Friday, September 01, 2006

About Books, 1

Hey! Look at me! I got tagged! Ooh, and by someone whose blog is listed in the sidebar at Mike Cope’s, no less.

Actually, this is the second time I’ve been tagged. The first time, tagged by Steve Duer, I was so out of commission, and I didn’t respond for the longest time. Finally, I started putting together my wise and wonderful response. But that was before I had discovered the straight-from-Word-to-Blogger trick. Of course, I was predestined, working on revision #5 I think it was, to completely lose the post. So I did the mature thing: I cried and quit.

This time, I’m going to respond and tag in installments not for fear of loss (although that would be reason enough), but for the same reasons I haven’t posted anything in the last three weeks. My excuses for the downtime are many and myriad. But they’re mainly about the following:

1. Trips to Oklahoma and New Mexico

2. New and returning faculty stuff. (And because of odd circumstances, I’m both new AND returning).

3. The flurry associated with the first two weeks of school.

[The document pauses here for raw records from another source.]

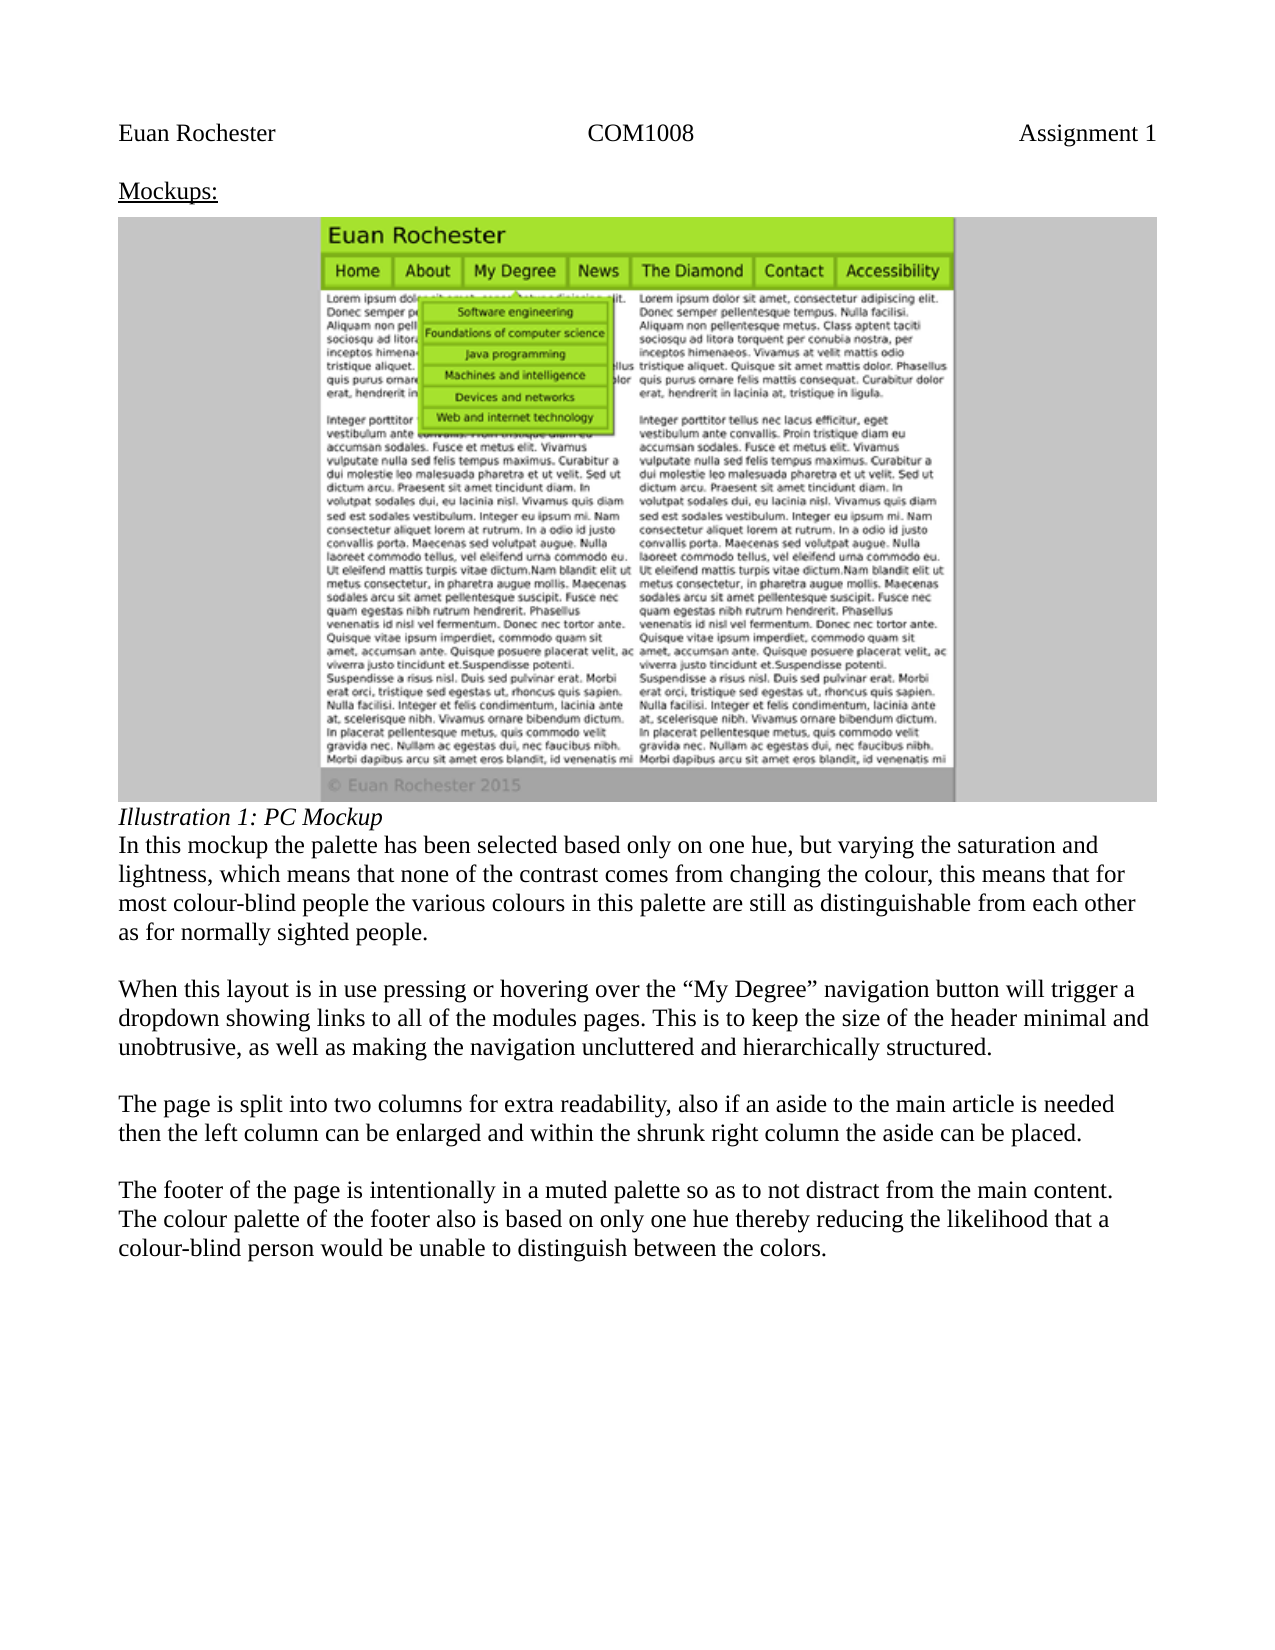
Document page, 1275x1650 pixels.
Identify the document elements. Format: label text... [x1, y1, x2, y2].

text Illustration 1: PC Mockup [118, 802, 1157, 831]
text When this layout is in use pressing or hovering over the “My Degree” navigation button will trigger a dropdown showing links to all of the modules pages. This is to keep the size of the header minimal and unobtrusive, as well as making the navigation uncluttered and hierarchically structured. [118, 974, 1157, 1061]
text The footer of the page is intentionally in a muted palette so as to not distract from the main content. The colour palette of the footer also is based on only one hue thereby reducing the likelihood that a colour-blind person would be unable to distinguish between the colors. [118, 1176, 1157, 1262]
text The page is split into two columns for extra readability, also if an aside to the main article is needed then the left column can be enlarged and within the shrunk right column the aside can be placed. [118, 1089, 1157, 1147]
text In this mockup the palette has been selected based only on one hue, but varying the saturation and lightness, which means that none of the contrast comes from changing the colour, this means that for most colour-blind people the various colours in this palette are still as distinguishable from each other as for normally sighted people. [118, 831, 1157, 946]
text Mockups: [118, 176, 1157, 205]
picture [118, 217, 1157, 802]
text [118, 205, 1157, 217]
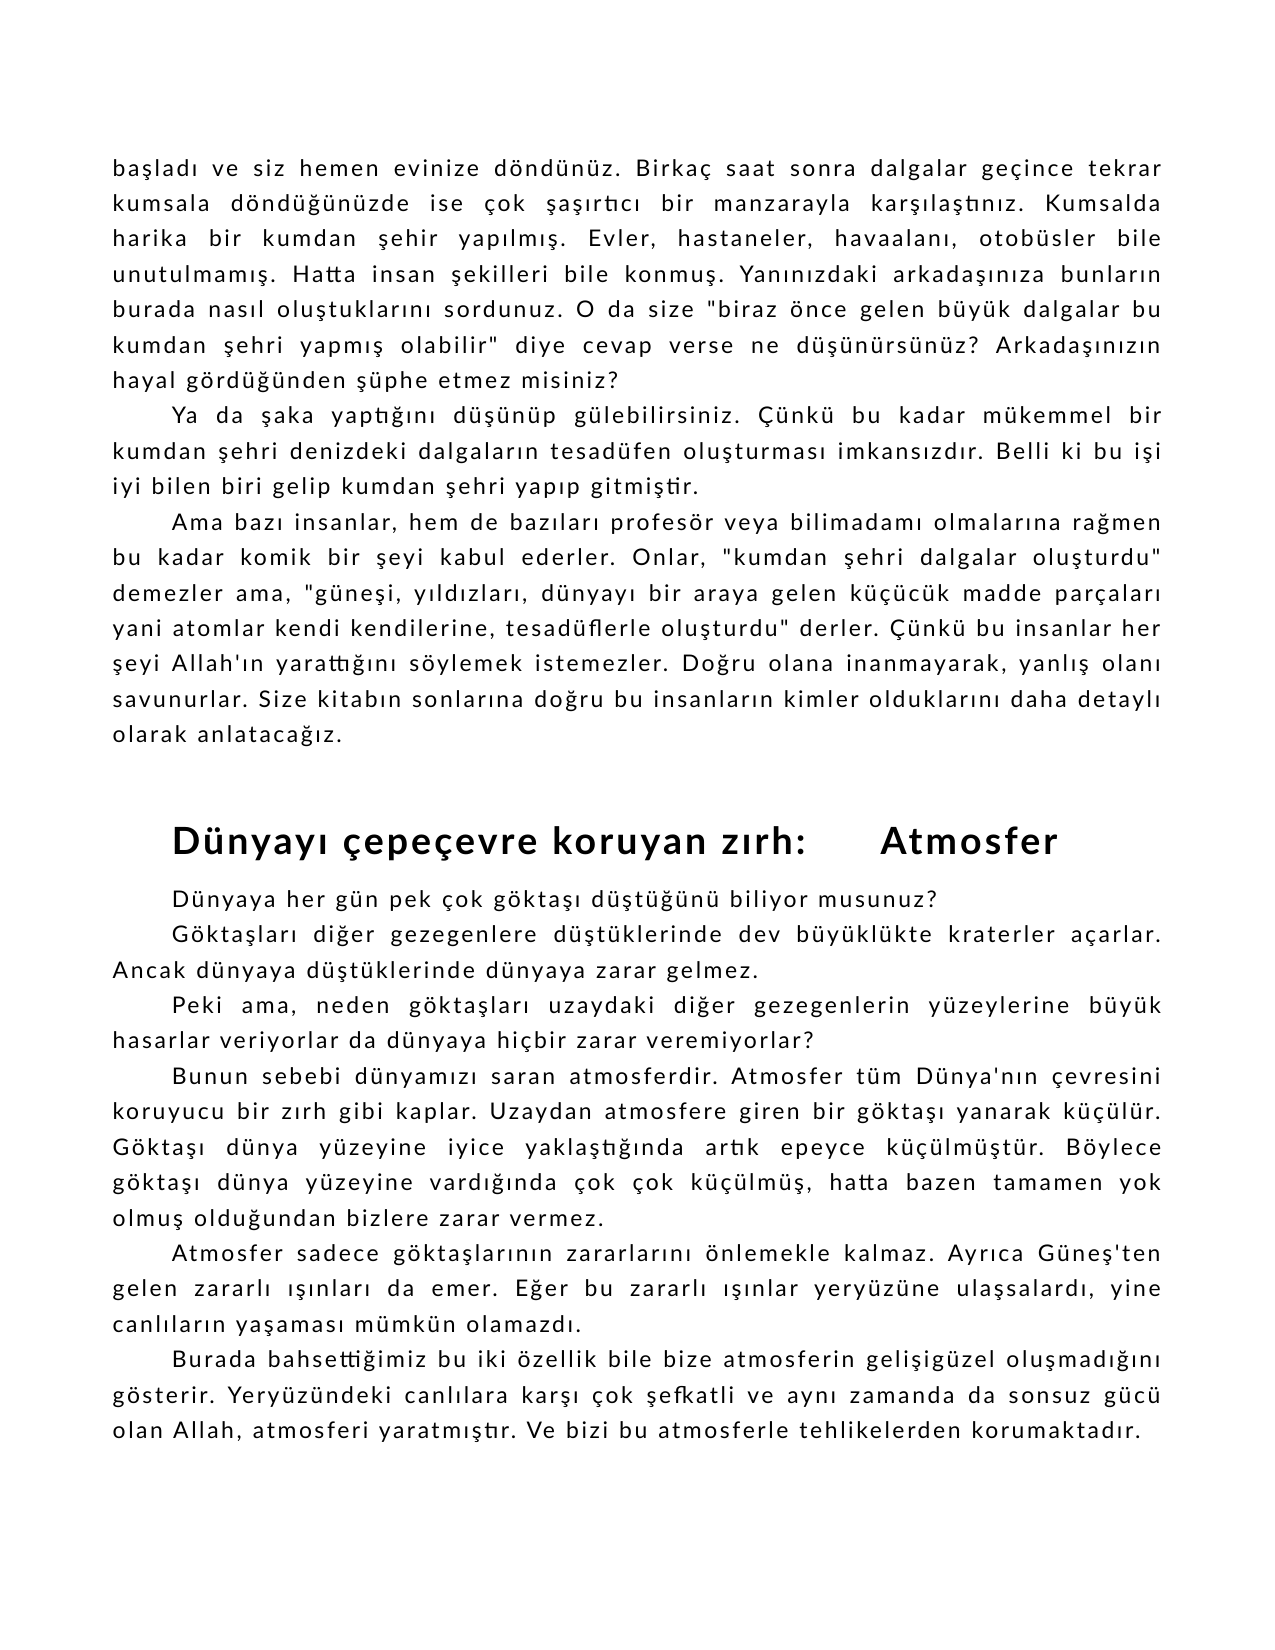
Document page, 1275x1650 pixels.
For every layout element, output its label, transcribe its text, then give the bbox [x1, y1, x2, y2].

text Atmosfer sadece göktaşlarının zararlarını önlemekle kalmaz. Ayrıca Güneş'ten gelen zararlı ışınları da emer. Eğer bu zararlı ışınlar yeryüzüne ulaşsalardı, yine canlıların yaşaması mümkün olamazdı. [112, 1233, 1162, 1339]
text Burada bahsettiğimiz bu iki özellik bile bize atmosferin gelişigüzel oluşmadığını gösterir. Yeryüzündeki canlılara karşı çok şefkatli ve aynı zamanda da sonsuz gücü olan Allah, atmosferi yaratmıştır. Ve bizi bu atmosferle tehlikelerden korumaktadır. [112, 1339, 1162, 1446]
text başladı ve siz hemen evinize döndünüz. Birkaç saat sonra dalgalar geçince tekrar kumsala döndüğünüzde ise çok şaşırtıcı bir manzarayla karşılaştınız. Kumsalda harika bir kumdan şehir yapılmış. Evler, hastaneler, havaalanı, otobüsler bile unutulmamış. Hatta insan şekilleri bile konmuş. Yanınızdaki arkadaşınıza bunların burada nasıl oluştuklarını sordunuz. O da size "biraz önce gelen büyük dalgalar bu kumdan şehri yapmış olabilir" diye cevap verse ne düşünürsünüz? Arkadaşınızın hayal gördüğünden şüphe etmez misiniz? [112, 148, 1162, 396]
text Dünyaya her gün pek çok göktaşı düştüğünü biliyor musunuz? [112, 879, 1162, 914]
text Göktaşları diğer gezegenlere düştüklerinde dev büyüklükte kraterler açarlar. Ancak dünyaya düştüklerinde dünyaya zarar gelmez. [112, 914, 1162, 985]
text Bunun sebebi dünyamızı saran atmosferdir. Atmosfer tüm Dünya'nın çevresini koruyucu bir zırh gibi kaplar. Uzaydan atmosfere giren bir göktaşı yanarak küçülür. Göktaşı dünya yüzeyine iyice yaklaştığında artık epeyce küçülmüştür. Böylece göktaşı dünya yüzeyine vardığında çok çok küçülmüş, hatta bazen tamamen yok olmuş olduğundan bizlere zarar vermez. [112, 1056, 1162, 1233]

The above sort of looks like a syllabus, doesn’t it? That’s significant. Oh, which leads me to ask, Where did we get that weird form where nouns that end in “us” go to “i” in the plural? I’m guessing that came from folks who thought that saying syllabuses sounded silly. Anyway, don’t you know ESL students lvoe that sort of exception to English noun endings.

Okay. Now for that first part of the response to the tag:

1. One book that changed your life: Like most readers of books, I want to say, “Which time?” What I mean is, it seems like different books come along at different times in your life and change the way you think and look at things from that time on.

But if I had to pick only one book, I’d have to say, Jesus—God and Man, by Wolfhart Pannenberg. It was assigned to me during my student days at Harding Graduate School in Memphis. At the time Dr. Doug Brown was the Theology Department there and I signed up for his course on “Christian Evidences.” What a mind-expanding drug that was.

Anyway, I picked the topic “Christology,” and was told by Dr. Brown to read and report on what was then Pannenberg’s magnum opus.

What it did for me? It led me to realize that a Christian--even one who was intellectually-engaged—didn’t need to check his or her brain at the door before worshipping the God and Father of our Lord Jesus Christ.

I can’t begin to express what a joyful relief that was to me. But when people walk up to authors they’ve never met before, and hug them? I know what that’s about.

I suspect that Jesus—God and Man isn’t read as often as it was before the publication of Tom Wright’s newer book, The Resurrection of the Son of God.

Trust me, if you manage to wade through either one or both of those books, you’ll be glad you did.